One object of the present invention is to provide an uncomplicated and economical device for rapidly and easily attaching and supporting sheet material, specifically vinyl (or aluminum) siding, to a vertically extending, fixed support member, specifically the exterior surface of the support member, in a reliably aligned manner.
Another object of the present invention is to provide an overall exterior wall arrangement utilizing this attaching and supporting device.

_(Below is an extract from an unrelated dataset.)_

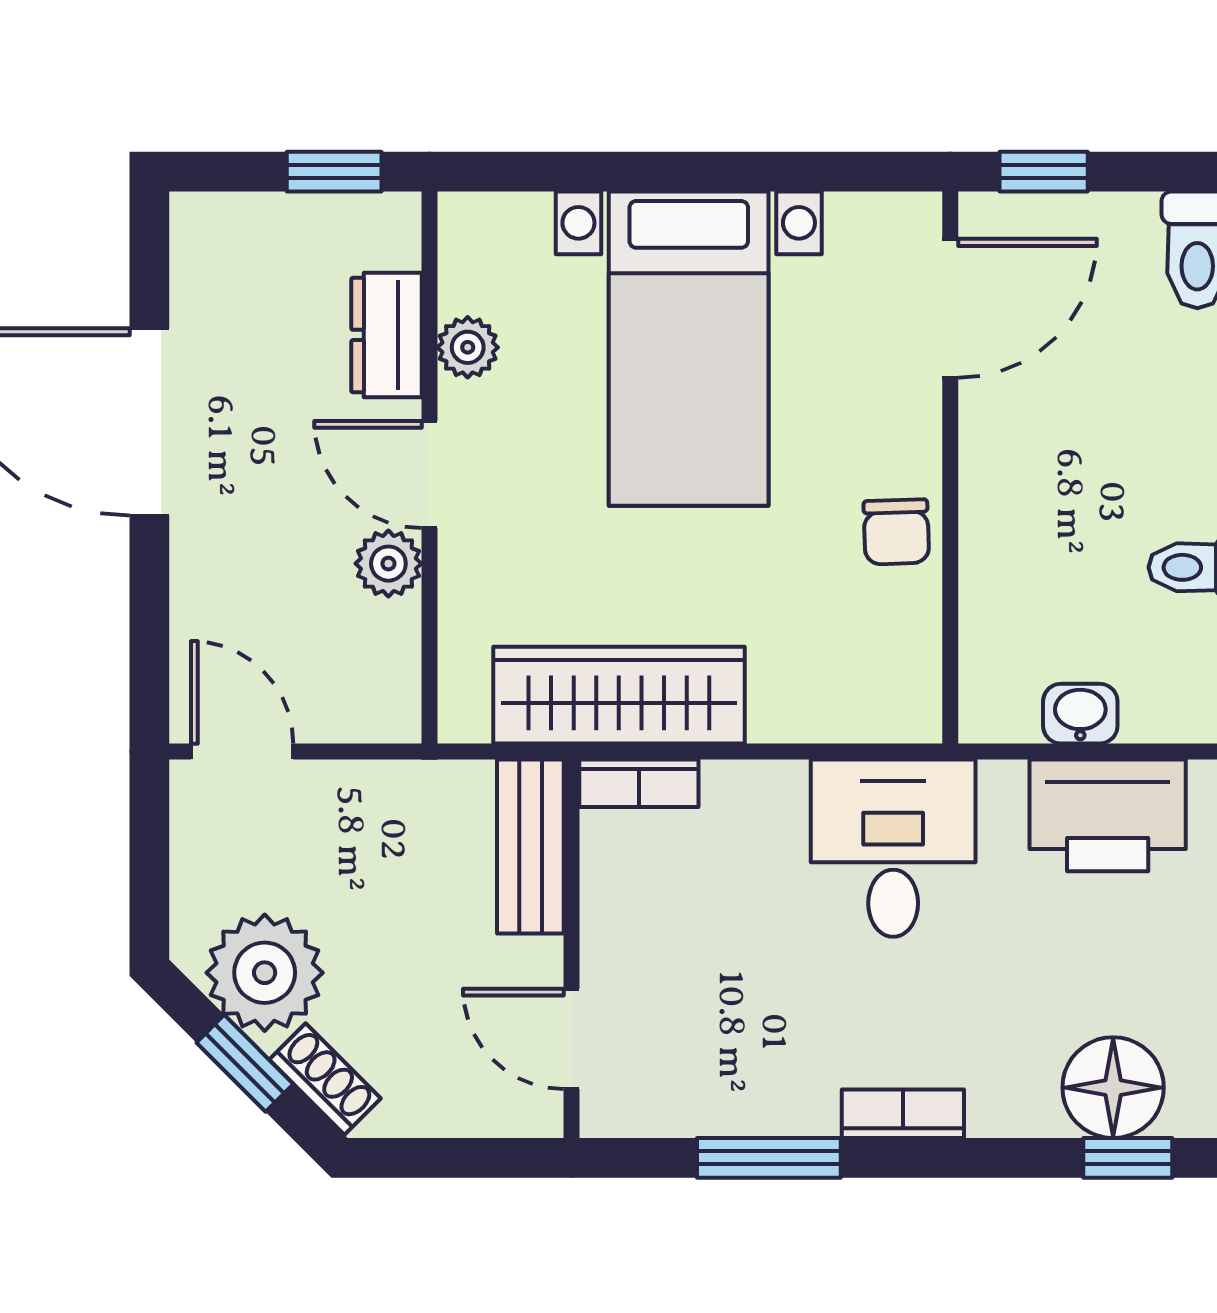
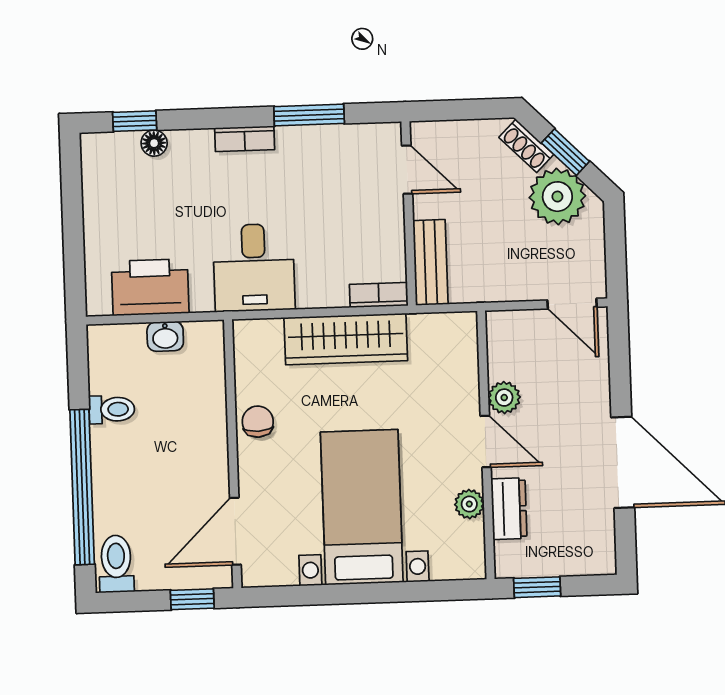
wardrobe: (619, 695) -> (346, 339), moved
floor lamp: (1113, 1088) -> (154, 143), width x0.53, depth x0.53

As stated above and as will be discussed more fully hereinafter, the present invention is particularly suitable for use in an overall wall arrangement, specifically an exterior wall arrangement, which includes at least one fixed support member, for example a stud or preassembled sheathing, having a vertically or substantially vertically extending front face. The arrangement also includes at least one elongated sheet of material, specifically exterior vinyl (or aluminum) siding, for attachment in a vertical position against and in front of the front face of the support member and, of course, means for attaching the sheet, to the support member in this vertical position.

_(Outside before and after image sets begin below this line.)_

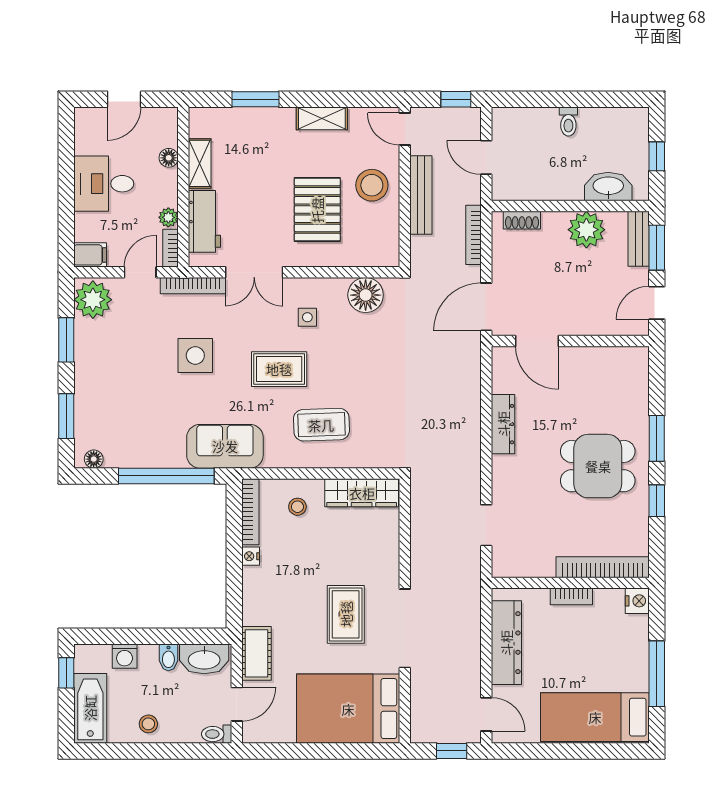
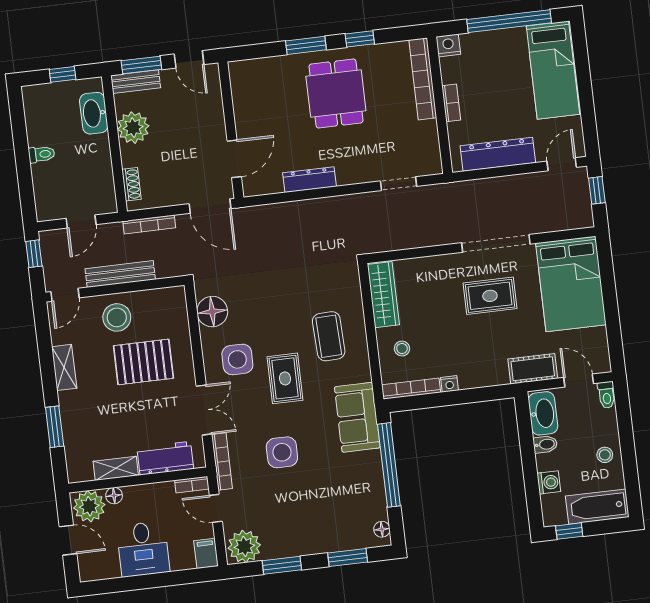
plant: (168, 217) -> (89, 506), moved, width x1.88, depth x1.88
side table: (307, 317) -> (237, 359), width x1.87, depth x1.87
window: (657, 674) -> (509, 21), width x1.46

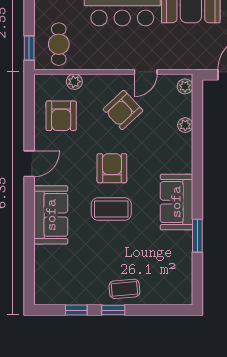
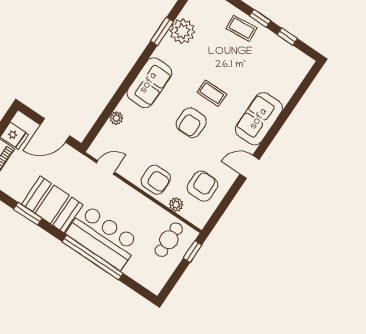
door: (146, 72) -> (105, 167), moved
plant: (185, 86) -> (182, 31), moved, width x1.87, depth x1.87
armchair: (123, 110) -> (156, 180), moved, turned 43
sofa: (176, 202) -> (149, 83), moved
coffee table: (111, 209) -> (212, 93), width x0.73, depth x0.77

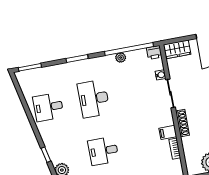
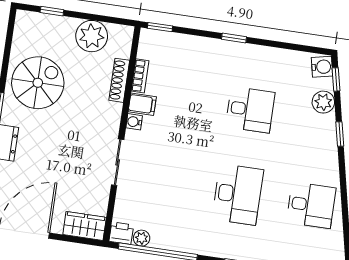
plant: (121, 58) -> (142, 238), moved
water cooler: (161, 75) -> (134, 122), moved
shoe rack: (183, 123) -> (119, 80), moved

In accordance with the present invention, the sheet material attaching means includes a longitudinal connecting strip which has a front longitudinally extending face and a back longitudinally extending face and which is adapted for connection with the support member such that its back face rests against the support member. The attaching means also includes a plurality of elongated support elements spaced from one another longitudinally along the front face of the strip. Each of these support elements is connected at one end with the strip and is readily adapted to extend out beyond the front face thereof. In this way, outwardly extending portions of the support elements can be inserted through openings in the sheet material to support the sheet material in a vertical position adjacent the fixed support member.

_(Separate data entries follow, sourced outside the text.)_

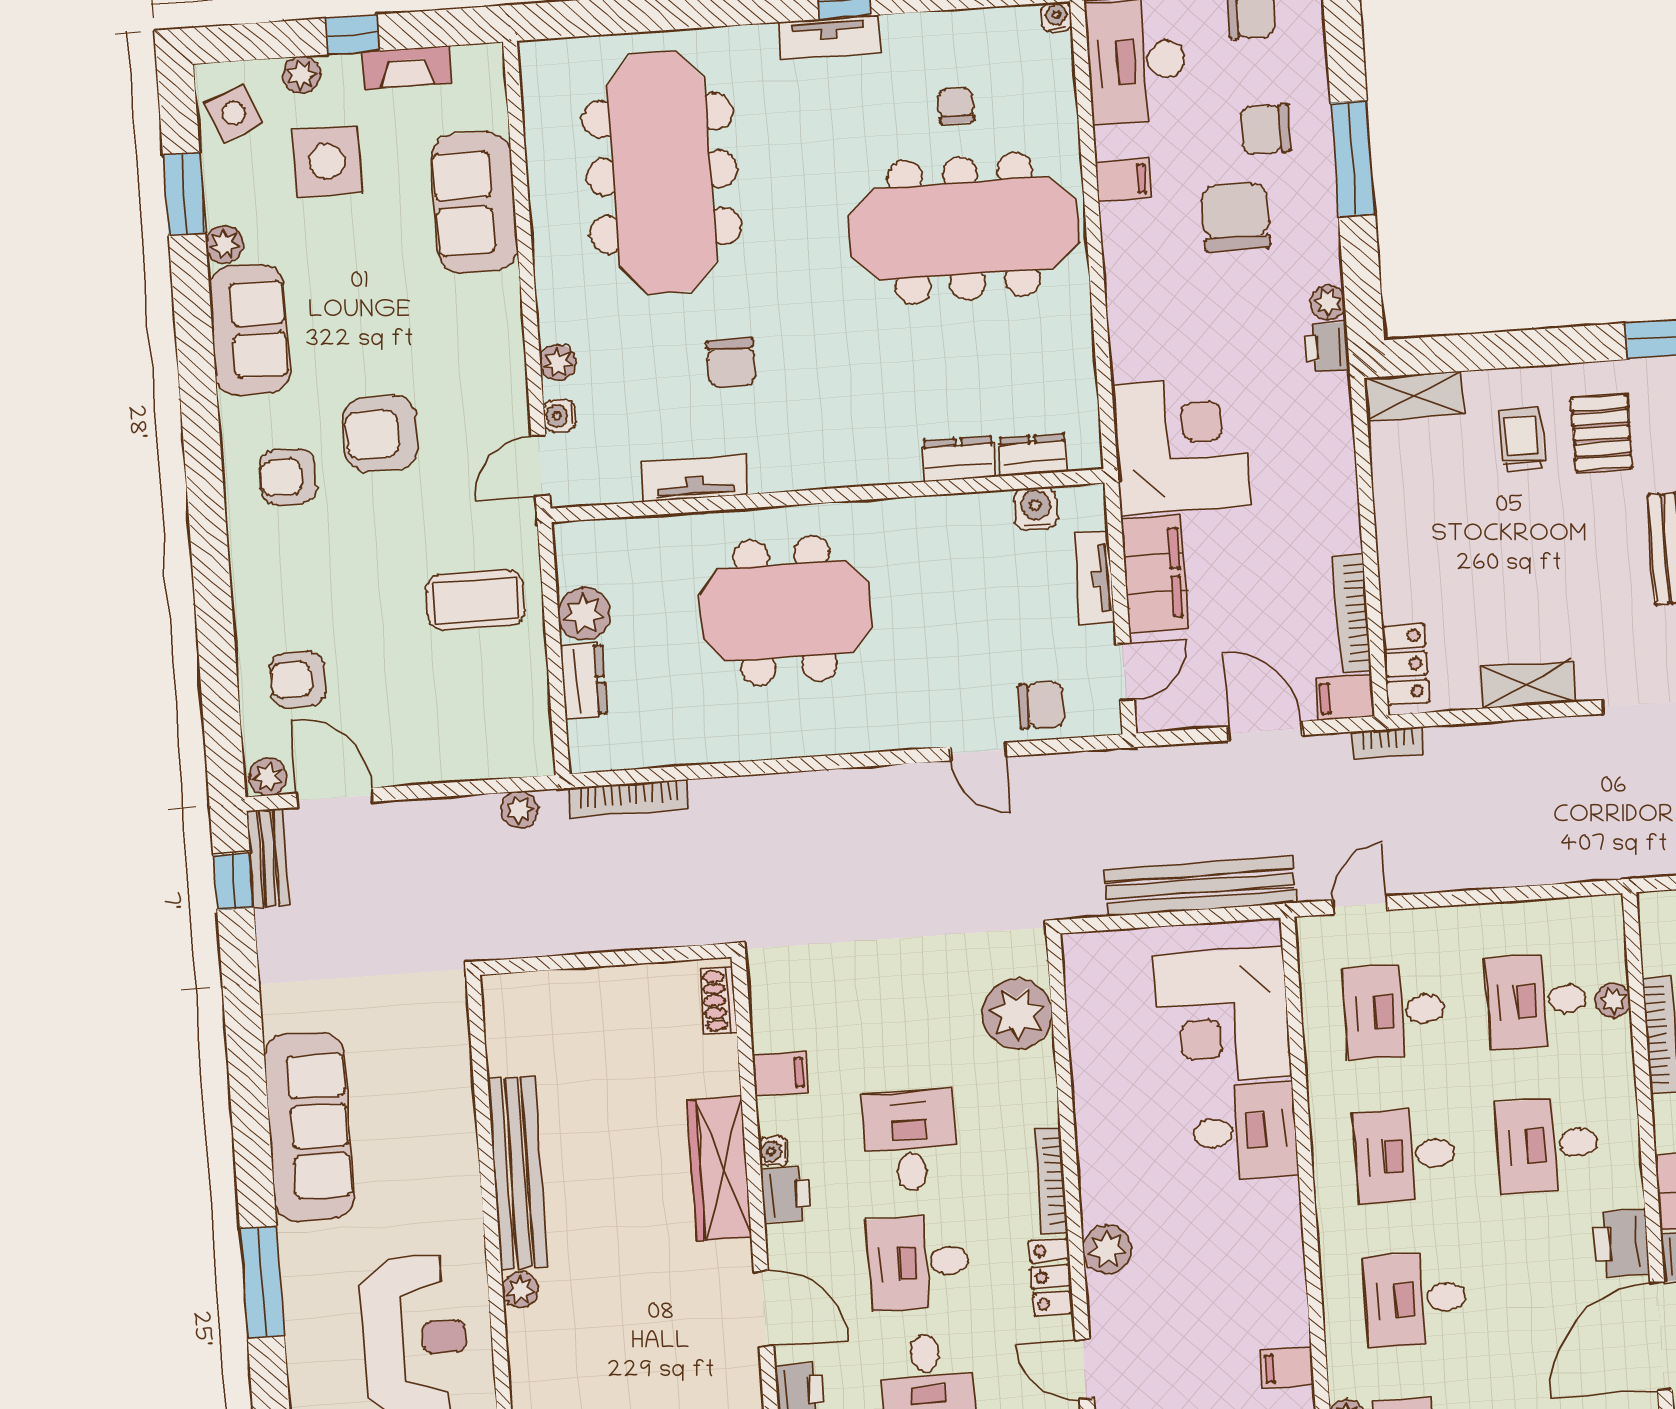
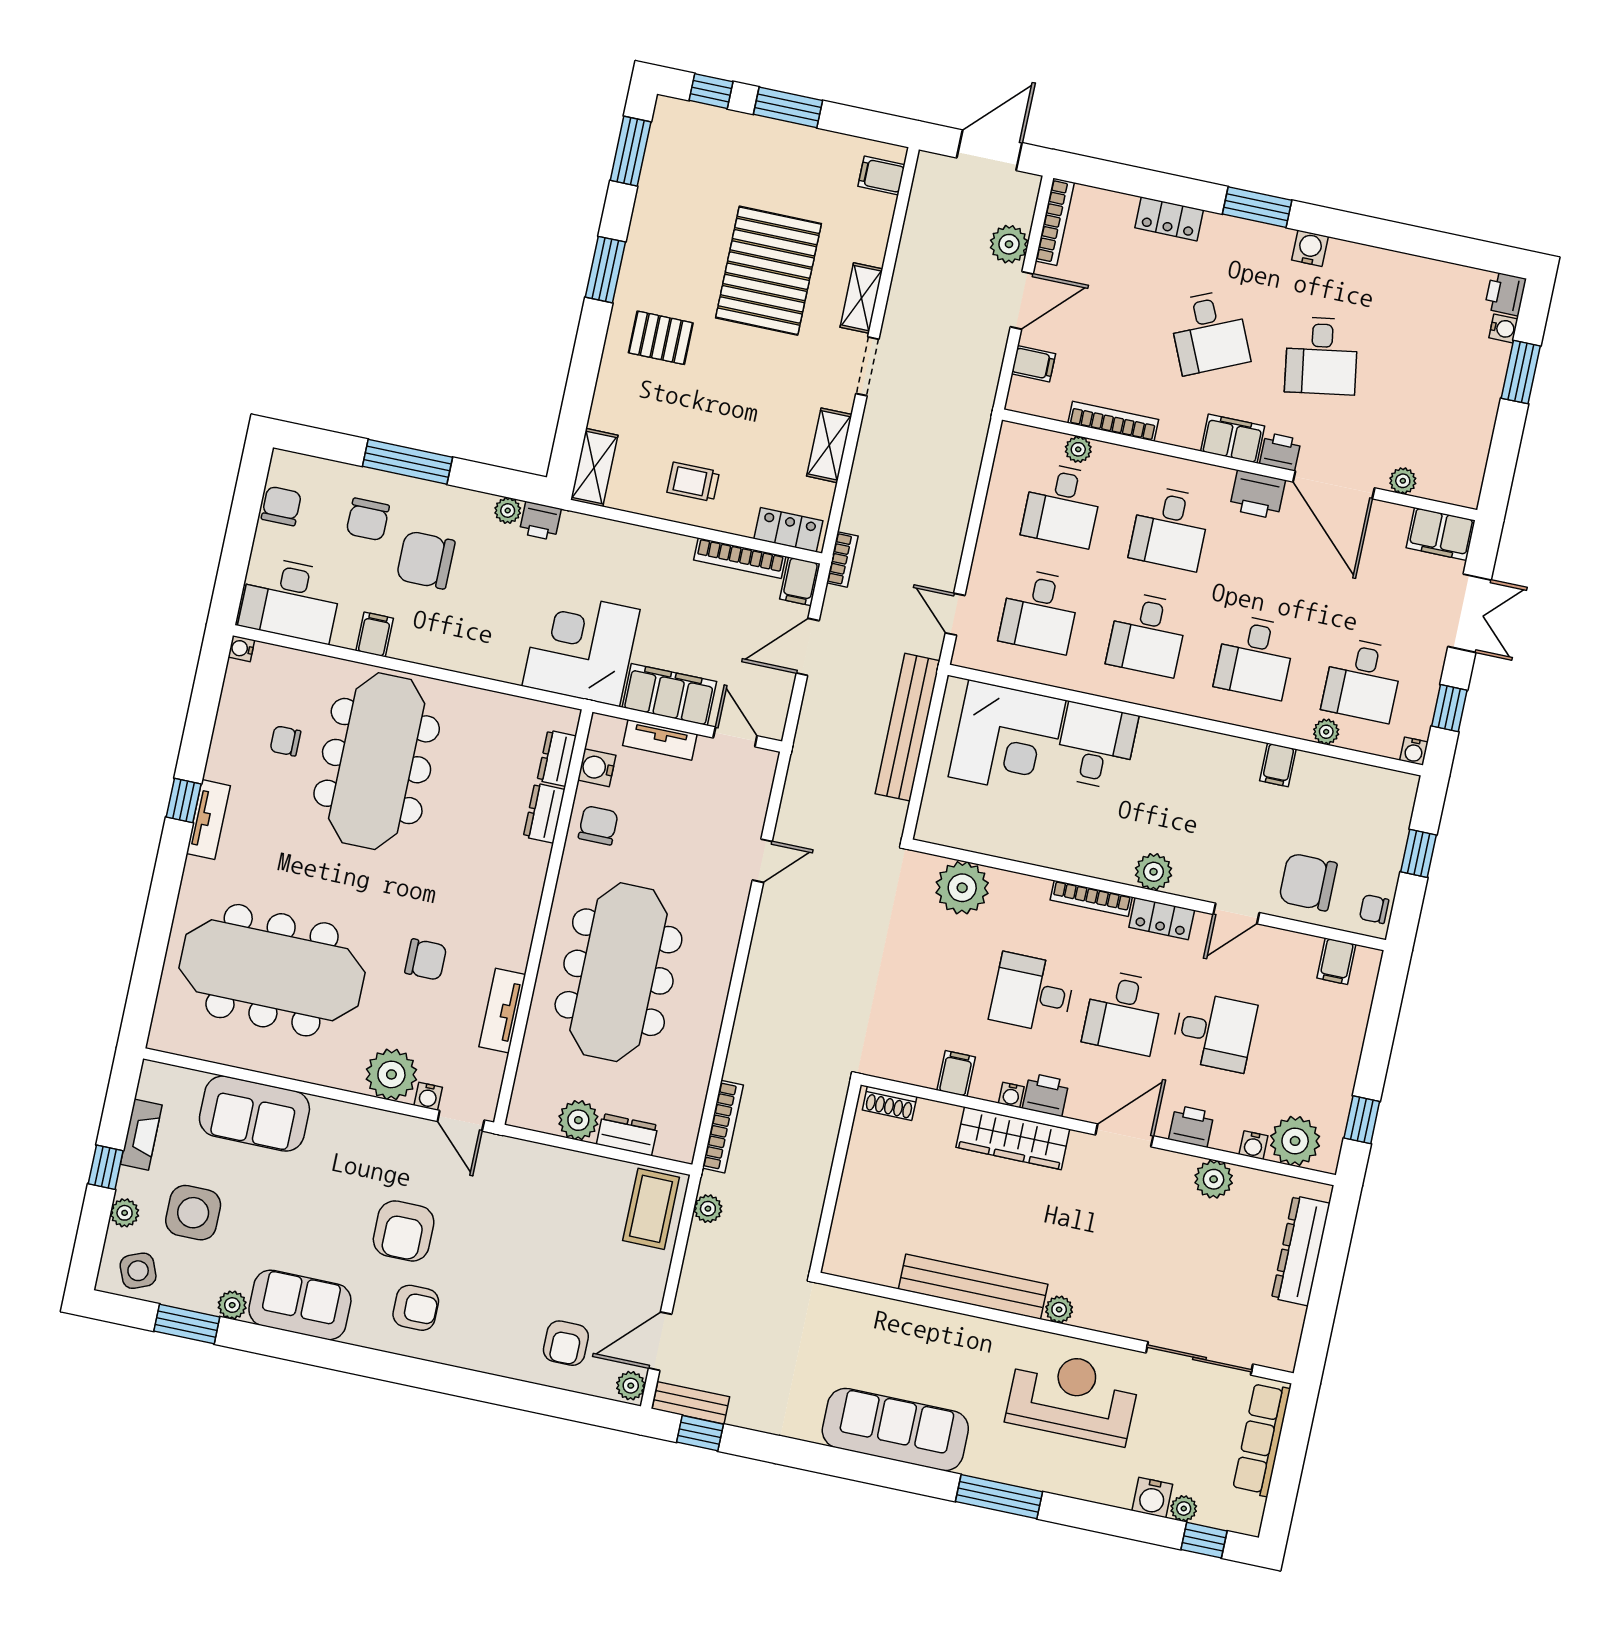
plant: (558, 362) -> (391, 1074), width x1.87, depth x1.87
trolley: (1522, 440) -> (693, 482), moved
armchair: (288, 477) -> (416, 1308), turned -90
coffee table: (475, 600) -> (651, 1209), moved
meeting table: (785, 611) -> (618, 972), width x1.36
chair: (1042, 705) -> (598, 825), moved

In a preferred embodiment of the present invention, the longitudinal strip is constructed of a bendable sheet metal or plastic and the support elements are integral stamped-out segments of the strip. These integral elements, prior to assembly, are substantially straight. They can be initially provided in positions extending out from their connecting strip or for convenience of shipping, they can be initially provided in position flush with the strip and subsequently bent outwardly. After the longitudinal strip has been suitably fastened to the existing support structure, these straight support elements, which by now have been bent out from the connecting strip, are inserted through associated openings in the sheet material, specifically the vinyl and/or aluminum siding, and thereafter they are bent up around the front face of the siding. For reasons to be discussed hereinafter, it is preferred that each support element includes in its surface an upwardly extending irregularity which is located a predetermined distance in front of the front face of its associated strip and which is ultimately located directly behind the front face of the sheet material.